» Records for the exercise
========================================================================
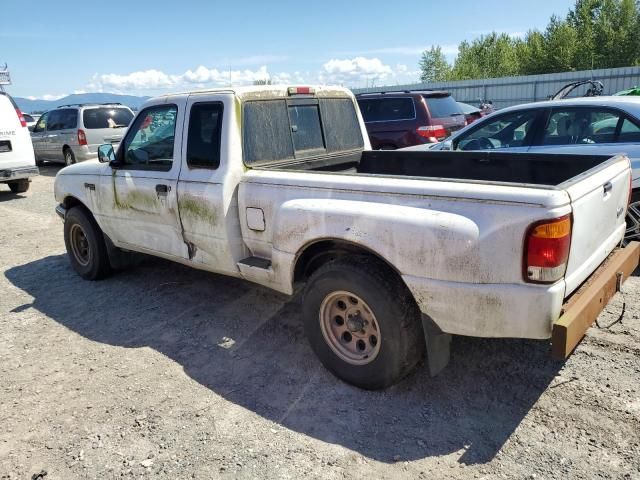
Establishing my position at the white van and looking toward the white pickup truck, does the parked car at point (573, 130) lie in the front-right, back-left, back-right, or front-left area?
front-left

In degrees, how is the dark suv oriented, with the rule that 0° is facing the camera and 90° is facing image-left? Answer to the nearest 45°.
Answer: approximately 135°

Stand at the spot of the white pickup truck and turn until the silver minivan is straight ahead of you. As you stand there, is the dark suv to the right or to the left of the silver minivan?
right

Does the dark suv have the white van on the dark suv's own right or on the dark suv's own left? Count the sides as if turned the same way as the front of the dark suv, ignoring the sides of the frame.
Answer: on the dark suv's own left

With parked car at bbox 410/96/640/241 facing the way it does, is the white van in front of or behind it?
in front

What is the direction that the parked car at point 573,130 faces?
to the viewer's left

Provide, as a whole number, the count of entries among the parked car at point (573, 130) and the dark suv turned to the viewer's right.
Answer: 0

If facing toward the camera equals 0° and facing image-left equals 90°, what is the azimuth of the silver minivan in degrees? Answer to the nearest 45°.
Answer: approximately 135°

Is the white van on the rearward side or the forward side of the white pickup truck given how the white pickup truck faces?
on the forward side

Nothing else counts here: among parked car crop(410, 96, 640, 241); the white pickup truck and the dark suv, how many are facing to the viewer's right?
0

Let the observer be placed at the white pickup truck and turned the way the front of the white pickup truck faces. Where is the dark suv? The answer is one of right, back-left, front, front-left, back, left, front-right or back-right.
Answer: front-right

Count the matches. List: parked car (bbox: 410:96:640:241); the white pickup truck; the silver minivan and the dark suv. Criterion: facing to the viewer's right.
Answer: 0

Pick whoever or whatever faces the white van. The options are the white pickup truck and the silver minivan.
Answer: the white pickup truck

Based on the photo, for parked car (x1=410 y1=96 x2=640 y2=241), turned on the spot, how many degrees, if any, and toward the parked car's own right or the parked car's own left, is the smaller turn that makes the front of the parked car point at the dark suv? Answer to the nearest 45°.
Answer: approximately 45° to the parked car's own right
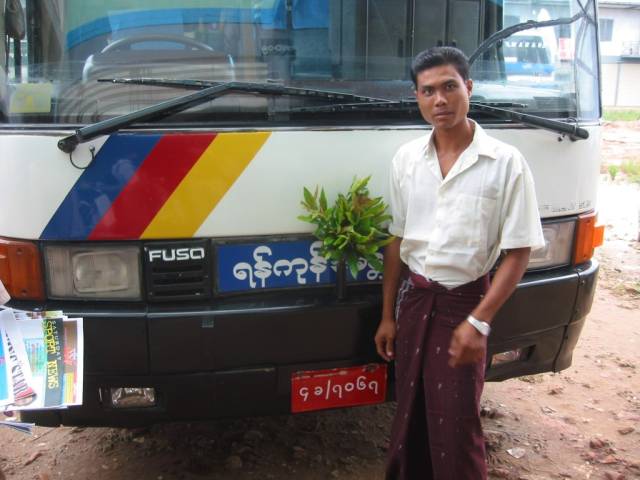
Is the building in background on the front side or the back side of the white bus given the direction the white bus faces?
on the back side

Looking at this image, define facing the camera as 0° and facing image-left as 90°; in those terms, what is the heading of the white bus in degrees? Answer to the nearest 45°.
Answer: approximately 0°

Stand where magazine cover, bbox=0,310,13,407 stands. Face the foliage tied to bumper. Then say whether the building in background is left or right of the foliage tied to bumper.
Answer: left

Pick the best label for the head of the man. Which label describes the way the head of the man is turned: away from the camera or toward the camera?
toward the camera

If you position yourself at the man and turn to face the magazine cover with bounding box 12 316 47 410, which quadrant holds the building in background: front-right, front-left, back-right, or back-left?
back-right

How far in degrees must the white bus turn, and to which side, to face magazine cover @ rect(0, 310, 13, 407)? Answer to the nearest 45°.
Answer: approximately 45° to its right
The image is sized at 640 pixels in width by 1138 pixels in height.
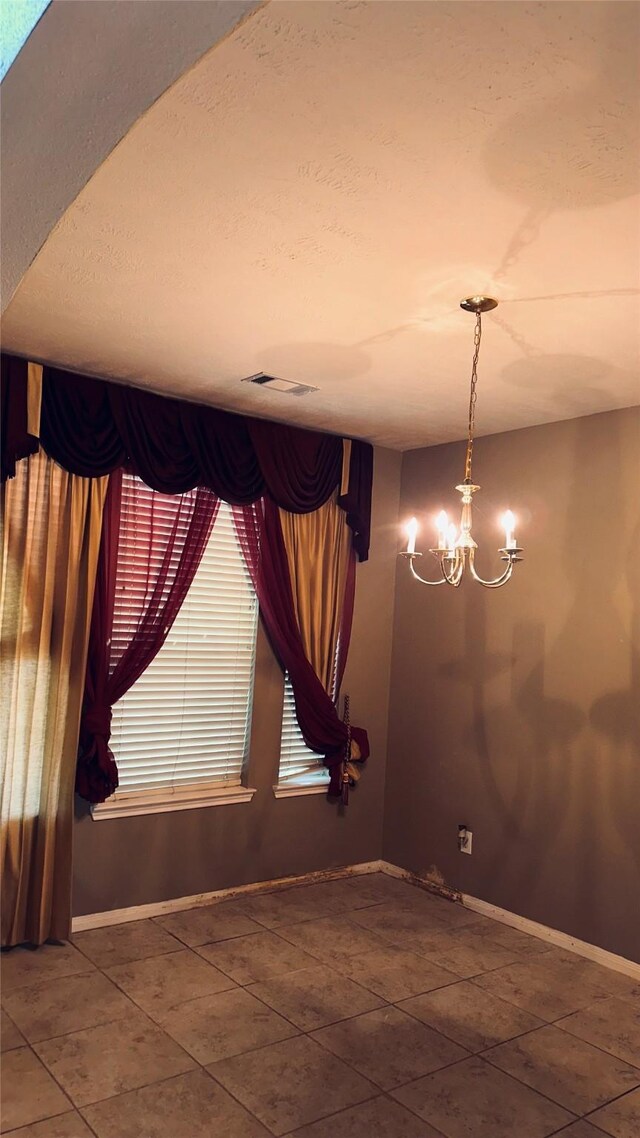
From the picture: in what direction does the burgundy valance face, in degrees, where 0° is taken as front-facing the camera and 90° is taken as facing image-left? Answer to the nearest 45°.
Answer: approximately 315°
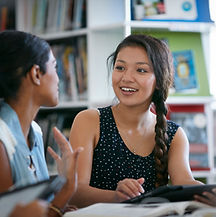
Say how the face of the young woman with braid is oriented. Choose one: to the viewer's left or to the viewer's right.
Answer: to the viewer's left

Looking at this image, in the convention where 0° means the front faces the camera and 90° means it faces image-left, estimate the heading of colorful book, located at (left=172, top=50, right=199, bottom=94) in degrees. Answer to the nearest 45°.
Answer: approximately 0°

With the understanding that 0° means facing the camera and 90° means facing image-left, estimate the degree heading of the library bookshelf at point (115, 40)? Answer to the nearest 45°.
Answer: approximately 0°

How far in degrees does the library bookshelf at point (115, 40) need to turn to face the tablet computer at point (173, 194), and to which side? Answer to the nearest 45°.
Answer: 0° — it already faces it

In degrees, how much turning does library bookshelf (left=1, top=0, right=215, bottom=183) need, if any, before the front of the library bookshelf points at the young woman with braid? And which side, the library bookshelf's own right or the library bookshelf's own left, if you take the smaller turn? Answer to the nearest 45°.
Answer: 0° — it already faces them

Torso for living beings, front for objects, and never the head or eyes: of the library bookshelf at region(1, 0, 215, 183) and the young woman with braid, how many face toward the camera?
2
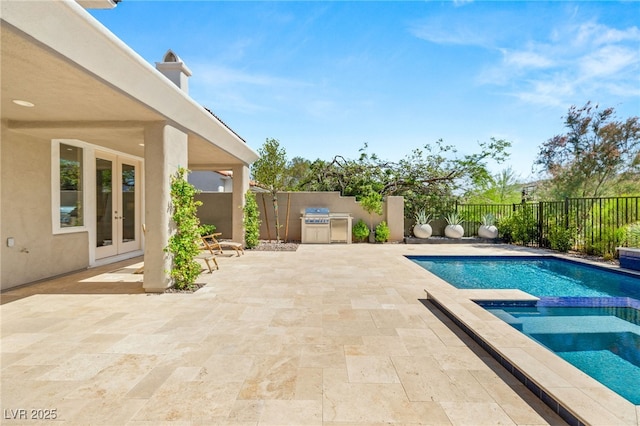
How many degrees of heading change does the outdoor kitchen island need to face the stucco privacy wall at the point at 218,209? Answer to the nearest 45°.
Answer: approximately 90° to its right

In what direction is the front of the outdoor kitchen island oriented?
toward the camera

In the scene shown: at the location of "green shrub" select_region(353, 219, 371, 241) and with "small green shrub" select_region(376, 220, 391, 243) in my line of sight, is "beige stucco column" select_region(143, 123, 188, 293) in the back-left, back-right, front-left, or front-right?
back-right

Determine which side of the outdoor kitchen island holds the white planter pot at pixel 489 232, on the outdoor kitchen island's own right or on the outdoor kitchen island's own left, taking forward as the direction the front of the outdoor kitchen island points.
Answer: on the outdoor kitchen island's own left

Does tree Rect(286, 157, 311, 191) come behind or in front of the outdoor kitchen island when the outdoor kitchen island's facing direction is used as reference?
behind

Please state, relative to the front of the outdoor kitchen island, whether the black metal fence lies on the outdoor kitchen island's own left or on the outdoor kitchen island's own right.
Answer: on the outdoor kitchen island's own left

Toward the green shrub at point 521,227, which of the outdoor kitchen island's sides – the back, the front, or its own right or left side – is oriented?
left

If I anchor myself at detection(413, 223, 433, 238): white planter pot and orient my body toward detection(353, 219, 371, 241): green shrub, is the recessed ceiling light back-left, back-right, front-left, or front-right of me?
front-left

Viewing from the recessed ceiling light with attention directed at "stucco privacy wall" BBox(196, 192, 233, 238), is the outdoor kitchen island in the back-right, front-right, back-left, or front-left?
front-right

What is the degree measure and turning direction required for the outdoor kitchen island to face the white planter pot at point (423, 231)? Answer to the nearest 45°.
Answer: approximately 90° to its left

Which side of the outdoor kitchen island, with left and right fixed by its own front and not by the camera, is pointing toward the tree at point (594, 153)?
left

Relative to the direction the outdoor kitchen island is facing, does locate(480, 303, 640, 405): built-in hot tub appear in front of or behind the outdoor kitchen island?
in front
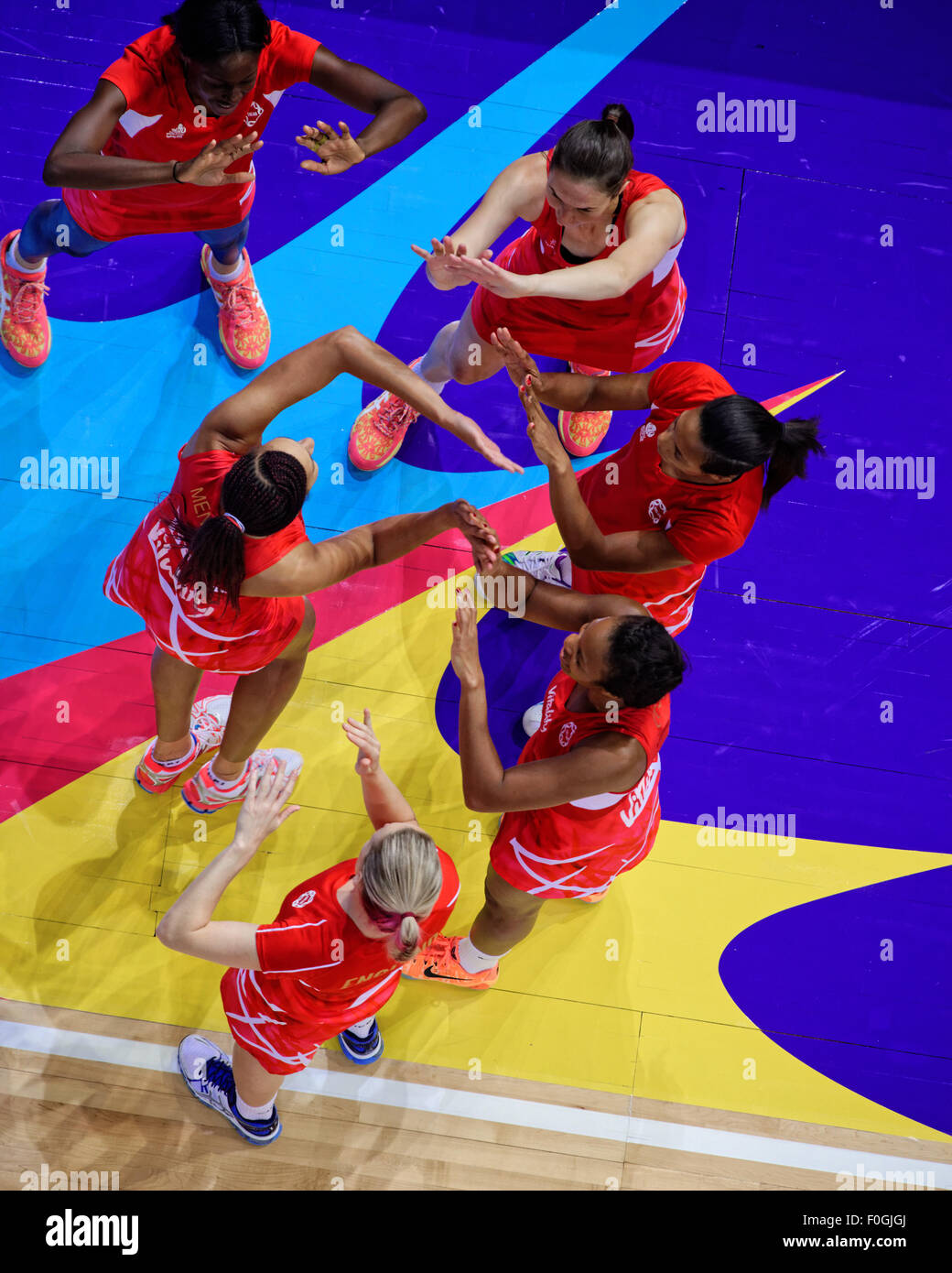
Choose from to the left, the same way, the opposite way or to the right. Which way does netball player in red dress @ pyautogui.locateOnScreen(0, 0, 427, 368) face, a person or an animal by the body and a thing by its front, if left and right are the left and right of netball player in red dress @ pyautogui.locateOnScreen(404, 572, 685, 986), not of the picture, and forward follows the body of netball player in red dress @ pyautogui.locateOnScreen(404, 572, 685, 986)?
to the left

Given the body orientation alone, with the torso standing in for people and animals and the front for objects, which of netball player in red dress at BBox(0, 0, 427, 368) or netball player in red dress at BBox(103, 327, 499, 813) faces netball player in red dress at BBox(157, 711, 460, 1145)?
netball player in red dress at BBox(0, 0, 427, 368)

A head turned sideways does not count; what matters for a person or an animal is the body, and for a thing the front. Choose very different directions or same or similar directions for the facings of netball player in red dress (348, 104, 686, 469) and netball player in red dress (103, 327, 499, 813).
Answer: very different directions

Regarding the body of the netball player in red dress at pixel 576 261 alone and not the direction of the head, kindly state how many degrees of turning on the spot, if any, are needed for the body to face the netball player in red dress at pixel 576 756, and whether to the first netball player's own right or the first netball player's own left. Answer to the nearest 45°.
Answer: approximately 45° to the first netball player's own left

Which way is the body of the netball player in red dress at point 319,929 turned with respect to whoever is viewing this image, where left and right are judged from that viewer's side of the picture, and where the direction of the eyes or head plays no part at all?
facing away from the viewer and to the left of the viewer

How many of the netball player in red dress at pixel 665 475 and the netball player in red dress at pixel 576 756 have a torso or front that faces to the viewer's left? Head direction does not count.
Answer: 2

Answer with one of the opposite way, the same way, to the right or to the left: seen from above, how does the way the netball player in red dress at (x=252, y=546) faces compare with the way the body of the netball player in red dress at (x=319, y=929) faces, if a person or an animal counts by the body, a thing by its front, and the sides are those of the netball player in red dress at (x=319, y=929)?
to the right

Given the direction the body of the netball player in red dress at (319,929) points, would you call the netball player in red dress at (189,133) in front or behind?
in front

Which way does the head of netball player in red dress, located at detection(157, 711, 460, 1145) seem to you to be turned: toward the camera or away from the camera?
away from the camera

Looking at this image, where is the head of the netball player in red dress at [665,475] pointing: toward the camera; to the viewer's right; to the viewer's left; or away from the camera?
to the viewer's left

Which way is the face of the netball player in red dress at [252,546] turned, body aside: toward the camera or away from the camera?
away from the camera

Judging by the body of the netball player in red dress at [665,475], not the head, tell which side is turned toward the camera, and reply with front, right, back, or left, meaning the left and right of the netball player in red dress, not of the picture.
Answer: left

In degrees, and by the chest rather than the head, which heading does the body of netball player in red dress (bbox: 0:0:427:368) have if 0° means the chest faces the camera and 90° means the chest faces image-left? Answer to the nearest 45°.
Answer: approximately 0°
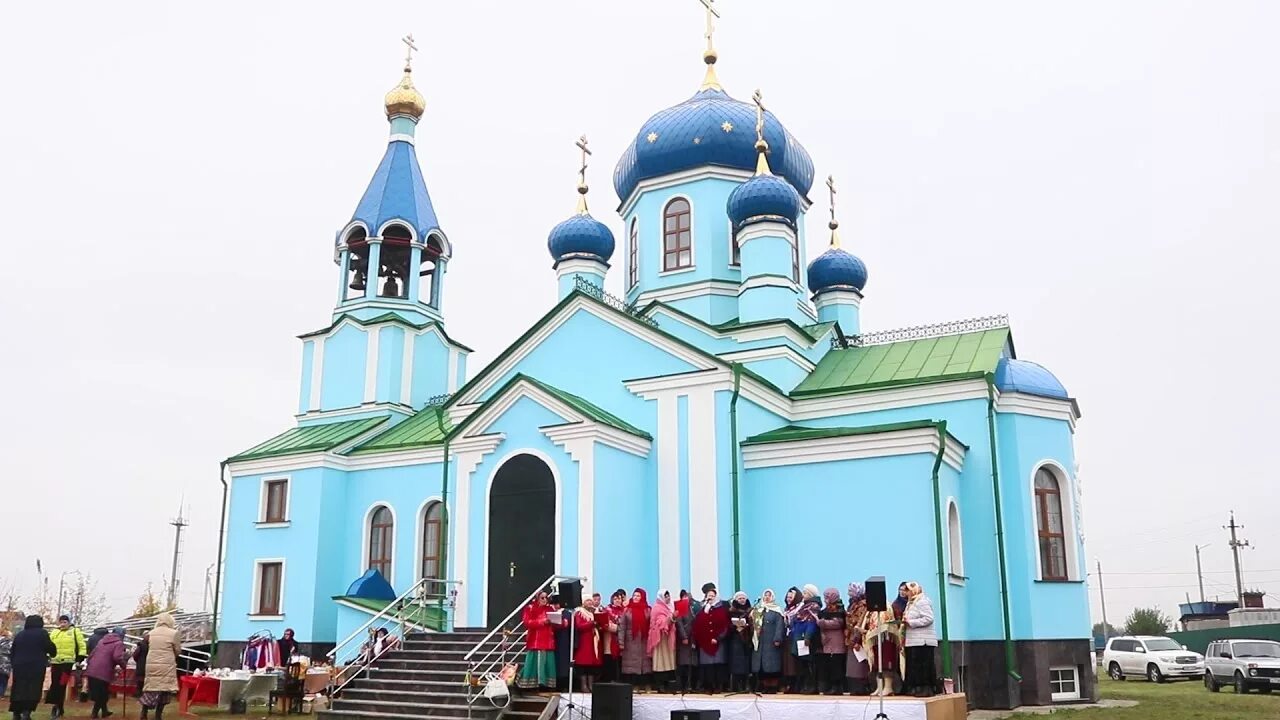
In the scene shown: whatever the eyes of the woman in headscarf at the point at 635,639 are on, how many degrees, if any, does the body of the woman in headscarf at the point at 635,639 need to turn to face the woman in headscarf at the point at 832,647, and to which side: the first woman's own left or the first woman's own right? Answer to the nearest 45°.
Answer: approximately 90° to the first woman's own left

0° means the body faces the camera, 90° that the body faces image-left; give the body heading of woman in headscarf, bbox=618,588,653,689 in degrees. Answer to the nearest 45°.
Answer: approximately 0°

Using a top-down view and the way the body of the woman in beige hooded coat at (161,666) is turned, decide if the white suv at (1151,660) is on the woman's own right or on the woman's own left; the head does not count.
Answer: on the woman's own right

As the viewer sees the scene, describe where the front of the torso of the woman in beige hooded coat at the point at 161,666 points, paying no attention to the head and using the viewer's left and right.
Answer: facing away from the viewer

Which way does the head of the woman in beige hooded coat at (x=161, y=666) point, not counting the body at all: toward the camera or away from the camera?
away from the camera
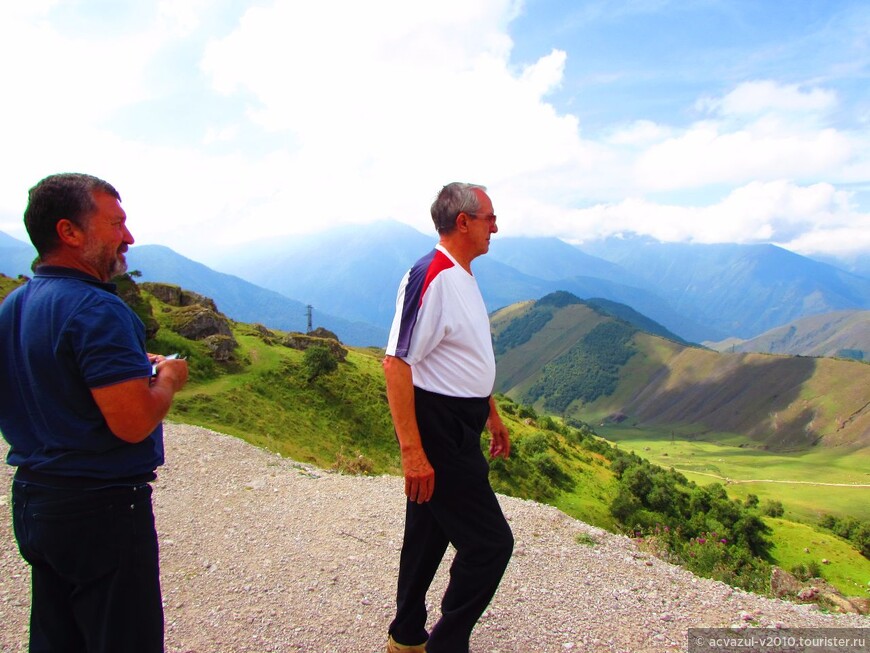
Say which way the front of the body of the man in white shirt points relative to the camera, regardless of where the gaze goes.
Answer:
========================================================================
» Exercise description
Find the line that contains "In degrees, and", then write out that line and every line after it through the end of the records, exactly. Leave the pictures out.

» Problem solution
In degrees, and by the chest rather than the head, which heading does the body of netball player in red dress (bbox: 0:0:427:368) have if 0° means the chest faces the camera and 90° means the chest faces image-left? Answer to the nearest 45°.
Answer: approximately 0°
In the scene shown: whatever the eyes of the woman in headscarf at the point at 635,639 are on, how many degrees, if any, does the body of the woman in headscarf at the point at 635,639 need to turn to face the woman in headscarf at the point at 832,647, and to which side: the first woman's own left or the first woman's own right? Answer to the nearest 45°.
Answer: approximately 90° to the first woman's own left

0° means the body faces the camera, 90° that the body faces image-left; give the body heading of woman in headscarf, bbox=618,588,653,689 in degrees. Answer to the nearest 45°.
Answer: approximately 0°

Using a top-down view and the way the body of the woman in beige hooded coat at (161,666) is turned, decide if the white suv at (1151,660) is on the woman's own right or on the woman's own left; the head does not count.
Answer: on the woman's own right

As the viewer sees the scene, describe where the front of the torso of the woman in beige hooded coat at the point at 161,666 points, paying no attention to the head and using the viewer's left and right.
Answer: facing away from the viewer

Which way does the head of the woman in beige hooded coat at (x=161, y=666) point, not counting the body at all: toward the camera or away from the camera?
away from the camera
Say which way the front of the body of the man in white shirt points relative to the camera, regardless of where the gaze goes.
Answer:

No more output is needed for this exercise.